I am not a worrier, and am thankful to be a logical person. Even so, two complications were very real possibilities for me during or after surgery: infection and blood clots. I ran a low grade fever for a few days, but it never became a concern. My temp has been good the past few days. I remain on an antibiotic for a few more days. Infections can rear their ugly heads at any time, but my confidence is good that one will not bring me down.

Blood clots can be peskier. Two years ago, they nearly took the lives of my son and my sister. In the hospital, I had compression sleeves on my calves. They felt like blood pressure cuffs. Every minute, one calf, then the other, were constricted and eased. Since I was allowed to walk on Friday, I have gotten up and out many times, at least every few hours. I don’t go far—and I wonder what our neighbors are thinking about my short jaunts at such a slow pace, especially when they’ve always seen me as the runner!—but the regular movement is vital to keeping any blood clot from forming.
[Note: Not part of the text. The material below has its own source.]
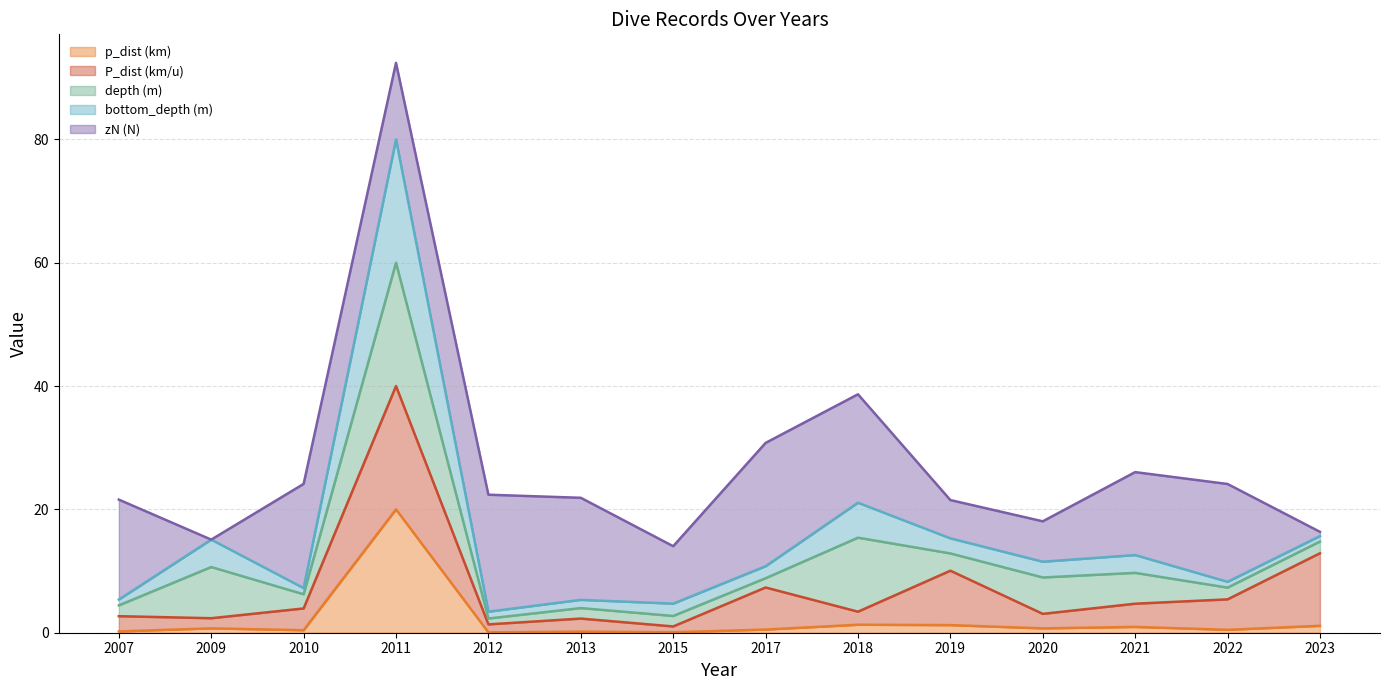

What is the sum of the zN (N) (line) values at 2013 and 2019?

43.4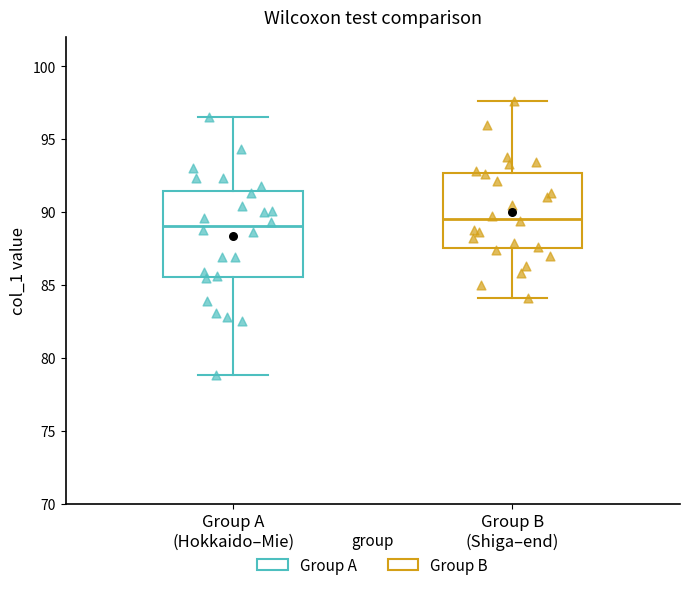

Which box's median line is the highest?

Group B (Shiga–end)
The weather has cooperated wonderfully, helping me to want to get up, get out, and get walking the street in front of our house.

Finally, the thing that I loved hearing the most, both before and after surgery, from both nurses and doctors, was that I am a very healthy person. Though I carry too many pounds, Dr. Gallagher said that she found me very physically fit. I beamed each time someone took note of my good health! Taking care of myself is paying off big time as I move through recovery.

I am quickly approaching sixty years of age. Bring it on! I intend to grow into a fine specimen of an old person!